Another, optional, function is void preload_range_hint(uint64_t start_pos, uint64_t end_pos, void* userdata). With this function, libheif lets you know of a file range that it may need in the future. Contrary to the above, this function should be non-blocking and return immediately. You may want to start a download in the background so that it is ready in case the range is requested later on.

If you are caching network data, you might also be interested in the callback void release_file_range(uint64_t start_pos, uint64_t end_pos, void* userdata) which is used to let you know if libheif does not need a specific file range anymore and you can remove it from the cache. Note that you can remove any data from the cache whenever you want, but it might be that you have to reload it if libheif will request it again.

Multiresolution Pyramids

Closely related to reading high-resolution images is the feature to store lower-resolution overview images in the same file. These make it easier to display zoomed-out views of the image without having to read large areas of the image at the highest resolution and scaling it down.

Multiresolution image pyramids are stored as a set of images, one for each resolution layer. These layer images are combined into a pyramid that is stored as a pymd entity group.

A pymd entity group also contains some metadata for each layer:

struct heif_pyramid_layer_info {
  heif_item_id layer_image_id;
  uint16_t layer_binning;
  uint32_t tile_rows_in_layer;
  uint32_t tile_columns_in_layer;
};

This includes the subsampling factor (layer_binning) and the number of tiles in the layer. You can get the pymd metadata with

struct heif_pyramid_layer_info*
heif_context_get_pyramid_entity_group_info(struct heif_context*,
                                           heif_entity_group_id id,
                                           int* out_num_layers);

Decoding the Multiresolution Pyramid Information

You can get the pymd entity group with heif_entity_group* heif_context_get_entity_groups(const struct heif_context*, uint32_t type_filter, uint32_t item_filter, int* out_num_groups). More specifically, you can set the type_filter to heif_fourcc('p','y','m','d') to get the pyramid directly if it is present. The image item IDs in the entity group are ordered from lowest resolution to highest resolution.

Encoding a Multiresolution Pyramid

First encode all the resolution layers as separate images. Each layer image in the pyramid can be a tiled image and you can also mix the image types. For example, the highest resolution layer could be an unci image that stores the lossless compressed data, while the overview images use tili or grid with an efficient image codec. It also helps that software that cannot read unci images can at least show the overview images.

After you have created all layer images and know their item IDs, call

struct heif_error
heif_context_add_pyramid_entity_group(struct heif_context* ctx,
                                      const heif_item_id* layer_item_ids,
                                      size_t num_layers,
                                      heif_item_id* out_group_id);

This will group them into a pymd group. You can list the image IDs in any order. Libheif takes care to sort the layer images according to their size and automatically generates the meta-information stored in the pymd entity group.

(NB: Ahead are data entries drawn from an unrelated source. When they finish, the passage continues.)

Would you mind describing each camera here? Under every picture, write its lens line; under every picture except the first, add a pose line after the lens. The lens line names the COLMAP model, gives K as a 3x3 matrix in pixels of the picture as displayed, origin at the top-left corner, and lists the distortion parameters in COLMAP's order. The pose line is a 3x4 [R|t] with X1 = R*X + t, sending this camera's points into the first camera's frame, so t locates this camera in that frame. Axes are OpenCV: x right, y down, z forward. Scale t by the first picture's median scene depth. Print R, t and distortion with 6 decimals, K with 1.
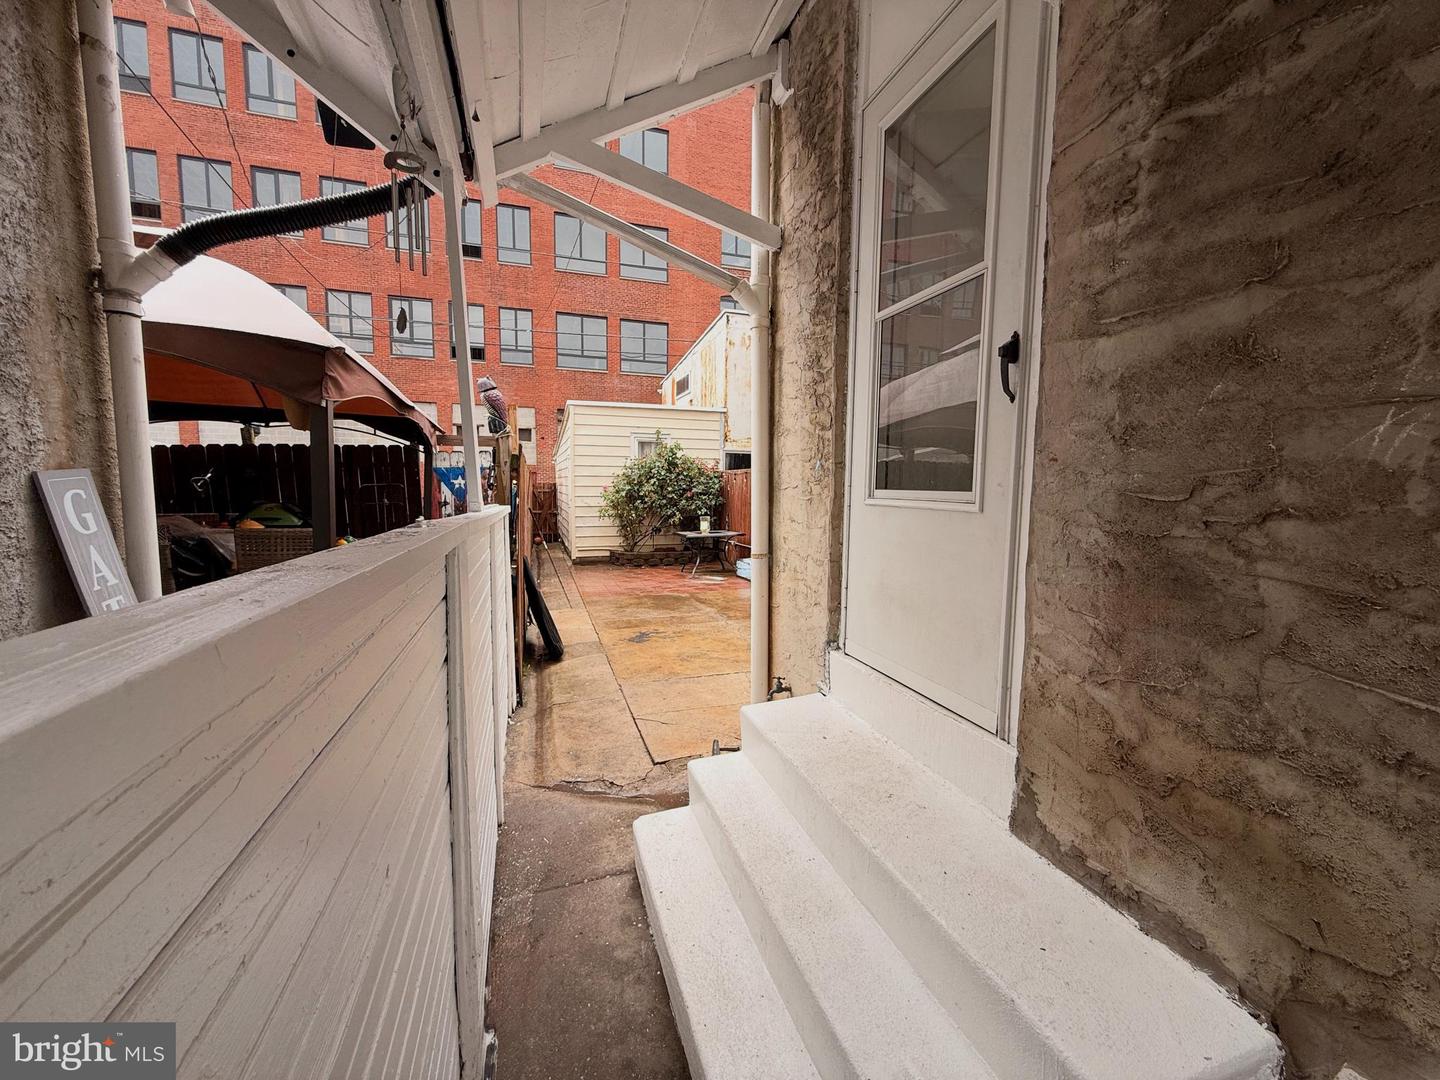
lens RADIAL K [[572.1, 0, 723.1], [0, 572.1, 541.7], [0, 0, 1]] dist [-0.001280, 0.000572]
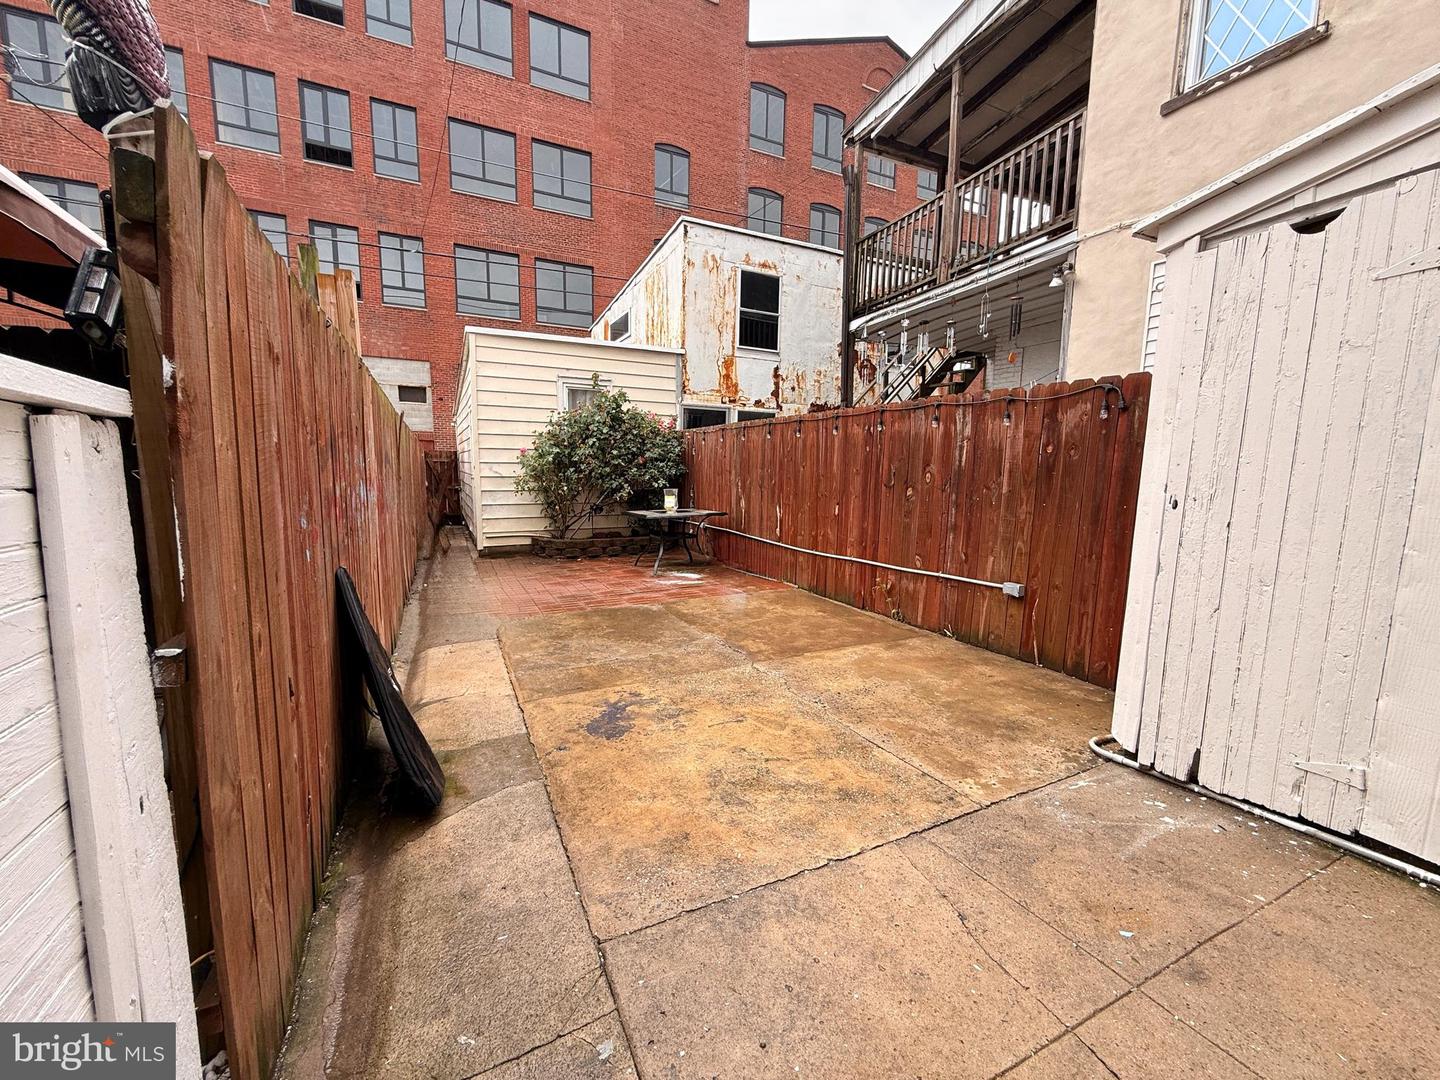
lens RADIAL K [[572.1, 0, 719.8], [0, 572.1, 540.0], [0, 0, 1]] dist [-0.001280, 0.000572]
pose [[0.991081, -0.013799, 0.132544, -0.056566], [0.009447, 0.999397, 0.033410, -0.003307], [-0.132925, -0.031860, 0.990614, 0.244394]]
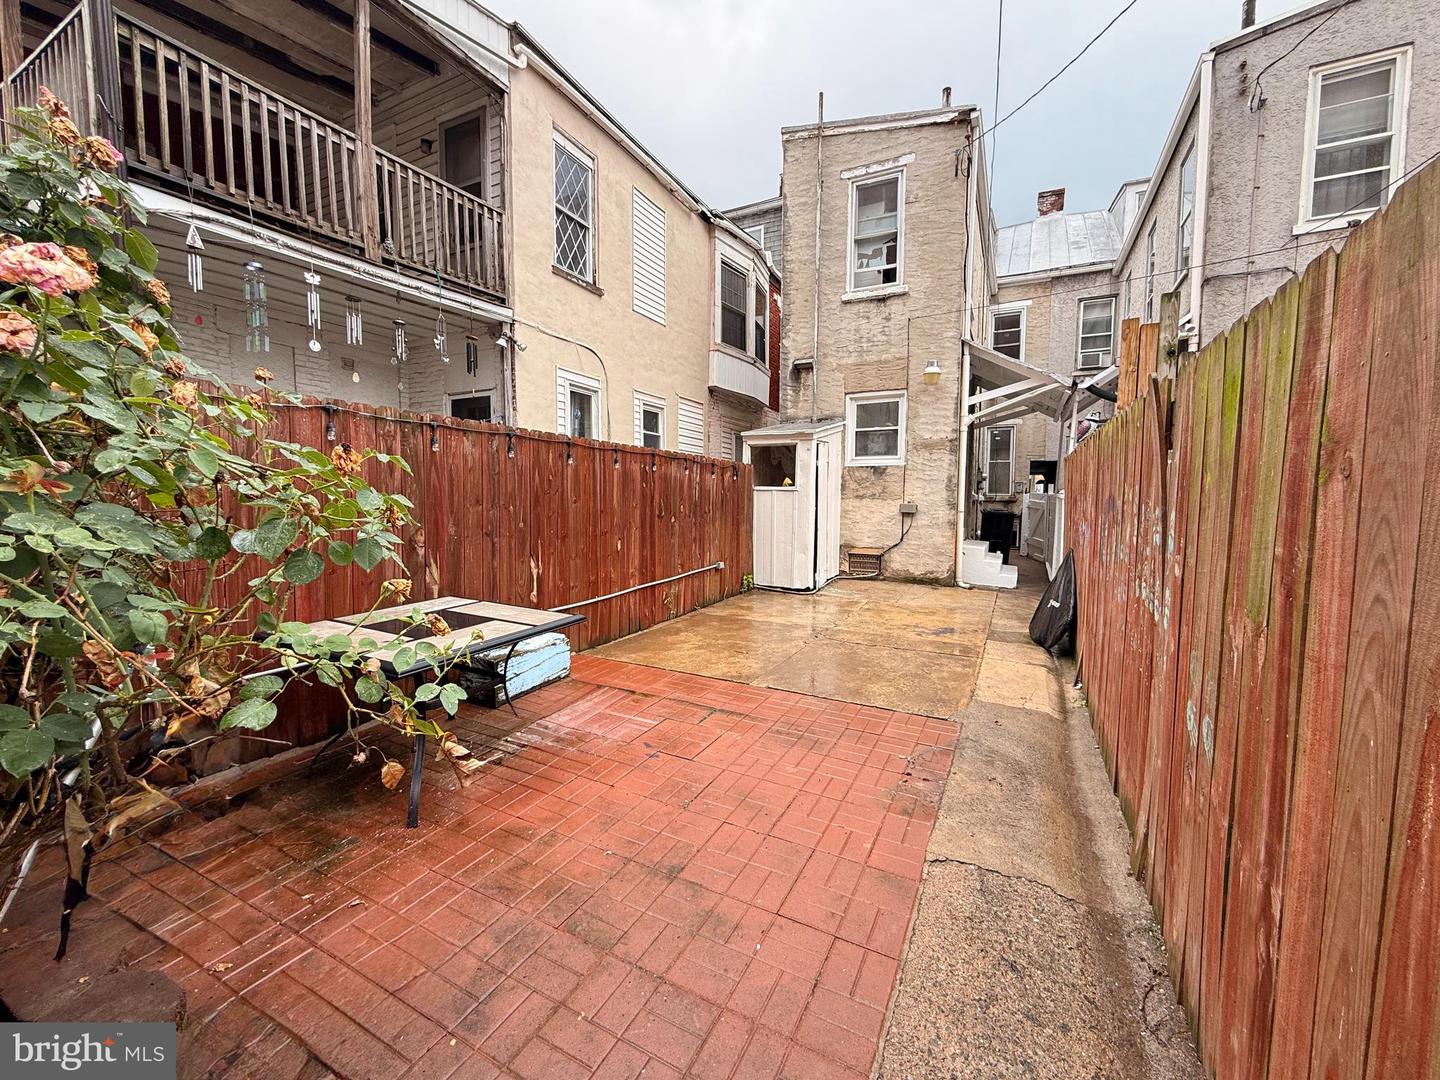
lens RADIAL K [[572.1, 0, 722.5], [0, 572.1, 540.7], [0, 0, 1]] dist [-0.001280, 0.000572]
pose [[-0.704348, -0.063963, 0.706967, -0.282649], [0.054644, 0.988091, 0.143839, -0.077142], [-0.707749, 0.139944, -0.692465, 0.964450]]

If you use tiled images, you can add tiles after the pymd entity group has been generated. For example, you could first create "empty" images with heif_context_add_tiled_image() for each layer, generate the pymd entity group, and then start encoding the image tiles.

Example Software

There is an example viewer application that supports tiled image decoding to display images of arbitrary resolution. On that page you will also find links to example images.